DESCRIPTION OF THE TASK: The answer is to be an exact copy of the lines below running from the line with "thumb ip: (923, 848)" down to the line with "pinky tip: (980, 903)", both ends included, and nothing more.

===== INFORMATION SUPPLIED =====

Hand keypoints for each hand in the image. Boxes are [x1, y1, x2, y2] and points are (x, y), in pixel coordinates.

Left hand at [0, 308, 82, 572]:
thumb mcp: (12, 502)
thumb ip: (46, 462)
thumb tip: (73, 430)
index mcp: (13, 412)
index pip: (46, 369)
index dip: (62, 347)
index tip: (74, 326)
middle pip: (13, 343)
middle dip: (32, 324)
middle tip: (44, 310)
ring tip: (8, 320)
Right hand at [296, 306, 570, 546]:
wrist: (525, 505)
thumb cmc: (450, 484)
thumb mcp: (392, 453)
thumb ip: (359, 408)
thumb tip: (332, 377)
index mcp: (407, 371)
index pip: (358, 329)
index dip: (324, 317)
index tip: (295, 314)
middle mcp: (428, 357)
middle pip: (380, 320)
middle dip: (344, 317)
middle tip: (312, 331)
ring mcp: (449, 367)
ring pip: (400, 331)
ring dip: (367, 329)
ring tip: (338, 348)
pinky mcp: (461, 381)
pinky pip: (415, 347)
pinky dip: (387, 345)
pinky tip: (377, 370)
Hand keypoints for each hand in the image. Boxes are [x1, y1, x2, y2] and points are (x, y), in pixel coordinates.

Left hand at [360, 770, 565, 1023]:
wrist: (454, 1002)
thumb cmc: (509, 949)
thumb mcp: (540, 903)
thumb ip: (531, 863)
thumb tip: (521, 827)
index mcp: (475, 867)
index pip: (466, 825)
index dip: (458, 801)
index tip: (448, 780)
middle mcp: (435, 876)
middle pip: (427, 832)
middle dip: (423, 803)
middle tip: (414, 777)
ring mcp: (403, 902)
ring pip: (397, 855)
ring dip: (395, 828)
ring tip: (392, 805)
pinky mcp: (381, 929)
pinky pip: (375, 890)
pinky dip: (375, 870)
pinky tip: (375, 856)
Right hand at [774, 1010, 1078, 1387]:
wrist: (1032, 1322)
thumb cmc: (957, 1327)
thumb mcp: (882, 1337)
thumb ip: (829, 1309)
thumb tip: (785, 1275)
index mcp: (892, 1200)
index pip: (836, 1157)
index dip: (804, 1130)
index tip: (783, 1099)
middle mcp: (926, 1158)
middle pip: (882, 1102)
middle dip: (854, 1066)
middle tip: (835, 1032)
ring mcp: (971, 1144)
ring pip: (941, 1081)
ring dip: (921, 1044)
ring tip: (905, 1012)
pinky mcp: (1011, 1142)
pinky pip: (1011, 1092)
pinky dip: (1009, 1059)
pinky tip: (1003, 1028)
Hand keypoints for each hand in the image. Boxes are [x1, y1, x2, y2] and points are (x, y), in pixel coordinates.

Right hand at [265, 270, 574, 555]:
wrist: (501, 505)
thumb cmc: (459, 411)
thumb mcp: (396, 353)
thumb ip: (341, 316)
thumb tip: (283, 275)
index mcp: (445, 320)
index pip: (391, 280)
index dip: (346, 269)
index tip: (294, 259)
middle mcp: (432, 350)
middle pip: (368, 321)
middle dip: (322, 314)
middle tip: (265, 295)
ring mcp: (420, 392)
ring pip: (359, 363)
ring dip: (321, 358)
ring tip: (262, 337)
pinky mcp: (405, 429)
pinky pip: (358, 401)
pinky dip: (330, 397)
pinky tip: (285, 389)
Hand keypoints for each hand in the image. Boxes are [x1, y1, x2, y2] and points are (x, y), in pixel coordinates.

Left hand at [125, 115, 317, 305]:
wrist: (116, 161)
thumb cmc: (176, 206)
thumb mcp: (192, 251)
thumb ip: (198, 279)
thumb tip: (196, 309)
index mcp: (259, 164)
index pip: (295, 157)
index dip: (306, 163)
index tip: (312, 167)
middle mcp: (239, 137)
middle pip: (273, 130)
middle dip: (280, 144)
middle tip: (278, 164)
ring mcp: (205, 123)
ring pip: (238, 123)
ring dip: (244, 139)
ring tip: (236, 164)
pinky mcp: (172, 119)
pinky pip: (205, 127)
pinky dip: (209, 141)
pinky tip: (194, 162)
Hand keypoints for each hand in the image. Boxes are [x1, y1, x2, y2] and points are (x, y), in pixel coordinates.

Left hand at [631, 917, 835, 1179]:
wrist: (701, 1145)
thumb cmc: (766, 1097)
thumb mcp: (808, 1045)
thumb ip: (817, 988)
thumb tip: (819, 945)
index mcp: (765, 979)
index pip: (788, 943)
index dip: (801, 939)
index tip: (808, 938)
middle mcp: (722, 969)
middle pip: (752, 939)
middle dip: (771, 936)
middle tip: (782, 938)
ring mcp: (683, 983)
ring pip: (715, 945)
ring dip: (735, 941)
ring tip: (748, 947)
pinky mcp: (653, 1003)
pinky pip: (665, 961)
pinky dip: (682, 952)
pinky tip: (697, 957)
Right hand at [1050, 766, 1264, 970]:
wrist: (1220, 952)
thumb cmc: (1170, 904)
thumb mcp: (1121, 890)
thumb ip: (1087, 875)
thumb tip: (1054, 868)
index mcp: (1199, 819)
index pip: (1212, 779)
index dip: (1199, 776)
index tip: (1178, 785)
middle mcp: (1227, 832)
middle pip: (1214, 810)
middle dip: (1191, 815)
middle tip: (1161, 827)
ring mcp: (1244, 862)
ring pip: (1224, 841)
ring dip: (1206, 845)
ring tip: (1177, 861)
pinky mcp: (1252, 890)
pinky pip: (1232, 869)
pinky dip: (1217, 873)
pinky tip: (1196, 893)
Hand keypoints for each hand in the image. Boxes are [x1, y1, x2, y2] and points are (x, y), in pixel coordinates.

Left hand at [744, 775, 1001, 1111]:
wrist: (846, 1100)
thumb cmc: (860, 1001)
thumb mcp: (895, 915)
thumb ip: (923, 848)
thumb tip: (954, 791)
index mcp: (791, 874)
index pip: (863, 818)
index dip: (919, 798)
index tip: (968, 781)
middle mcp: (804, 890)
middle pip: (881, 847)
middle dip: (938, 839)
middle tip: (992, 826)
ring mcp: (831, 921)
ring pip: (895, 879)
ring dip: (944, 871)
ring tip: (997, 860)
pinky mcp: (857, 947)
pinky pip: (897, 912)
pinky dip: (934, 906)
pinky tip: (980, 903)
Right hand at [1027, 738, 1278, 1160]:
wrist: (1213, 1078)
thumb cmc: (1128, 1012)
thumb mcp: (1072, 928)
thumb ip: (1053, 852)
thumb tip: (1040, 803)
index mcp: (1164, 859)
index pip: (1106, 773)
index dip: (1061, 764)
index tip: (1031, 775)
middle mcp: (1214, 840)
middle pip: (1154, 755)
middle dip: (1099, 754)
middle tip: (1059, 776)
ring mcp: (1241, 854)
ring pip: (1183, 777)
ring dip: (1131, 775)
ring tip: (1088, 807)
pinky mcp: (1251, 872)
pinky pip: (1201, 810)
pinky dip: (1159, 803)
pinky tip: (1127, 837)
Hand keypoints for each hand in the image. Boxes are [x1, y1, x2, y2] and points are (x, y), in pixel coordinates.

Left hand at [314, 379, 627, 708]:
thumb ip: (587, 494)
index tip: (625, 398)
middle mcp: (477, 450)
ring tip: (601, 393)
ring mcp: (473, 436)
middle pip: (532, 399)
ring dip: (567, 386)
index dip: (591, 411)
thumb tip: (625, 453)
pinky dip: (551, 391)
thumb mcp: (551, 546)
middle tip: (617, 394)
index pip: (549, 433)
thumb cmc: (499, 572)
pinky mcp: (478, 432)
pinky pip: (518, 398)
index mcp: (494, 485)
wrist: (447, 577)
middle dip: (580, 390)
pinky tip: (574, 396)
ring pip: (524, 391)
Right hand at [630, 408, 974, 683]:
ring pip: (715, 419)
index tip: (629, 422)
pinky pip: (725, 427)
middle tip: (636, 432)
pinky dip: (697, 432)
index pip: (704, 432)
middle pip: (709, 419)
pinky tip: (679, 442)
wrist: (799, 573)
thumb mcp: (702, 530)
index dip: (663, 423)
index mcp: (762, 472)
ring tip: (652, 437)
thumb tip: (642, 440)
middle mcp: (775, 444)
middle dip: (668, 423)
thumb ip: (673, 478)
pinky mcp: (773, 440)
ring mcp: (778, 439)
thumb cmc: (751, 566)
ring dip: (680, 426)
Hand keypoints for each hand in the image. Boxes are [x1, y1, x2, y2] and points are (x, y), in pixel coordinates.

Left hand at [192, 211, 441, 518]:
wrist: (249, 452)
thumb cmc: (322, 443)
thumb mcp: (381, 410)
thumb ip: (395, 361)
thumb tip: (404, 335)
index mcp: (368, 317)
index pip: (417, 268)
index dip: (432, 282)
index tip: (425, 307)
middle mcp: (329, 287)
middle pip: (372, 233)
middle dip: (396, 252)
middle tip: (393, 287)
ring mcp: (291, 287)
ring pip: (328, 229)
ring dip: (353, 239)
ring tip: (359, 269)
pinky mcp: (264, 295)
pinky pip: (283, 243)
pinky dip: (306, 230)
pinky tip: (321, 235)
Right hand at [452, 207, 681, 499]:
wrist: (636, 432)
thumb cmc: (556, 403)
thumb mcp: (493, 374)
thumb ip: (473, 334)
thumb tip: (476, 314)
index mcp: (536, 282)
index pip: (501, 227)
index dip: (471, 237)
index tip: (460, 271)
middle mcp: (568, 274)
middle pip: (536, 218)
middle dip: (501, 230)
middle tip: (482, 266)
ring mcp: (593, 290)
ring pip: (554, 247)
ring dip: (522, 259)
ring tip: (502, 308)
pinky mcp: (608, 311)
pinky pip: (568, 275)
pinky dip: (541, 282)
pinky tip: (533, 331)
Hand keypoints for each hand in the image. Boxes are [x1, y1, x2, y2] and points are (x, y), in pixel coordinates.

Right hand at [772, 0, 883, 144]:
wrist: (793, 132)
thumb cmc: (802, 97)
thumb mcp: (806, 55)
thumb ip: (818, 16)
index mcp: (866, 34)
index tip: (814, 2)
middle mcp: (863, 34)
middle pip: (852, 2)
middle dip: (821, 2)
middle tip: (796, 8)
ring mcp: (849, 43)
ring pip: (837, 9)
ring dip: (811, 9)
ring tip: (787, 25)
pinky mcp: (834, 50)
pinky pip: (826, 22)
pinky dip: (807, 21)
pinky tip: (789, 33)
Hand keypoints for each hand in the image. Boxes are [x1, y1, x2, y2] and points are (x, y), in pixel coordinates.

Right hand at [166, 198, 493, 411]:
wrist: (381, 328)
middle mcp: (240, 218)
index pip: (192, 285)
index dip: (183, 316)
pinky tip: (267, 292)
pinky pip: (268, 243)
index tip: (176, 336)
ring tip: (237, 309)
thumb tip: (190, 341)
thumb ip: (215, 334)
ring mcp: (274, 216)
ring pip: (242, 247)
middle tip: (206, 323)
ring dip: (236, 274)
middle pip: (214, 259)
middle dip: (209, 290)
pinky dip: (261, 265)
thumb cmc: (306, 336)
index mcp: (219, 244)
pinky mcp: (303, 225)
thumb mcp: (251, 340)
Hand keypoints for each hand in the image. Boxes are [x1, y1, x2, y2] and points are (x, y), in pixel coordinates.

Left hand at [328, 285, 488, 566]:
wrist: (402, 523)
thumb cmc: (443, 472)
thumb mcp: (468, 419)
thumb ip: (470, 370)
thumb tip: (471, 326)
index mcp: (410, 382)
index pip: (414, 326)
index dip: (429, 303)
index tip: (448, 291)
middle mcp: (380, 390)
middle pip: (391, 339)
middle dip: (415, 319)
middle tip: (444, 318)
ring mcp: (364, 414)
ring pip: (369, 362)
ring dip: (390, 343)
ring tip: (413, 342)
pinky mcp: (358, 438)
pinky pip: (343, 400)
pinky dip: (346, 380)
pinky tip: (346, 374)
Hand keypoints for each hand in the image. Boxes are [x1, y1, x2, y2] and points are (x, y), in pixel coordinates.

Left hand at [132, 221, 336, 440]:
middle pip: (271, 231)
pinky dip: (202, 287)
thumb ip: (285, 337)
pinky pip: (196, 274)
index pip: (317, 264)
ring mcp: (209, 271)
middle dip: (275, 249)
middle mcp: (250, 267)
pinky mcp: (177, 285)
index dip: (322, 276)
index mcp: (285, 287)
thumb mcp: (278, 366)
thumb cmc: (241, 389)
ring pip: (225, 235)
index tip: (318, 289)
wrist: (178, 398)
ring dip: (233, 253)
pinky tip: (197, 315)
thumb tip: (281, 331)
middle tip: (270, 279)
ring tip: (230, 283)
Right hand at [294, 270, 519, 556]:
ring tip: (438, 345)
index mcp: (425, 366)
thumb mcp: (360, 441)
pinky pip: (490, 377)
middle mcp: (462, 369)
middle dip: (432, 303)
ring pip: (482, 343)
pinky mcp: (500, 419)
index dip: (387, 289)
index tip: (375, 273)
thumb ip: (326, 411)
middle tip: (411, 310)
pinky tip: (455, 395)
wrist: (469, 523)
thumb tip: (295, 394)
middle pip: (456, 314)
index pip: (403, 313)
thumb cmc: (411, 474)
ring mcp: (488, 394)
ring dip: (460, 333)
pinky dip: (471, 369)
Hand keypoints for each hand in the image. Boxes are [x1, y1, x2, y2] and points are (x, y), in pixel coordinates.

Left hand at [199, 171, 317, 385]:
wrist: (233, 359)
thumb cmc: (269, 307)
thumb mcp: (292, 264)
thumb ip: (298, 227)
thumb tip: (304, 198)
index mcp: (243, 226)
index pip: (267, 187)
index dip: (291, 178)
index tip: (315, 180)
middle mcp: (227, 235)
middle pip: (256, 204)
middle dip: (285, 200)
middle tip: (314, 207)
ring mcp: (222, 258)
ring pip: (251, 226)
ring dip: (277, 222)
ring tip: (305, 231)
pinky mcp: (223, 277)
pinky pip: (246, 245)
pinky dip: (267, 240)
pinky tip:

=====

THE COMPLETED TASK:
thumb ip: (923, 848)
thumb tip: (954, 791)
index mcp: (791, 874)
index pip: (863, 818)
index dip: (919, 798)
index tip: (968, 781)
middle mcp: (804, 890)
middle pip: (881, 847)
middle dip: (938, 839)
middle tip: (992, 826)
ring mcp: (831, 921)
ring pip: (895, 879)
ring dip: (944, 871)
ring tip: (997, 860)
pinky mcp: (857, 947)
pinky pip: (897, 912)
pinky dip: (934, 906)
pinky tip: (980, 903)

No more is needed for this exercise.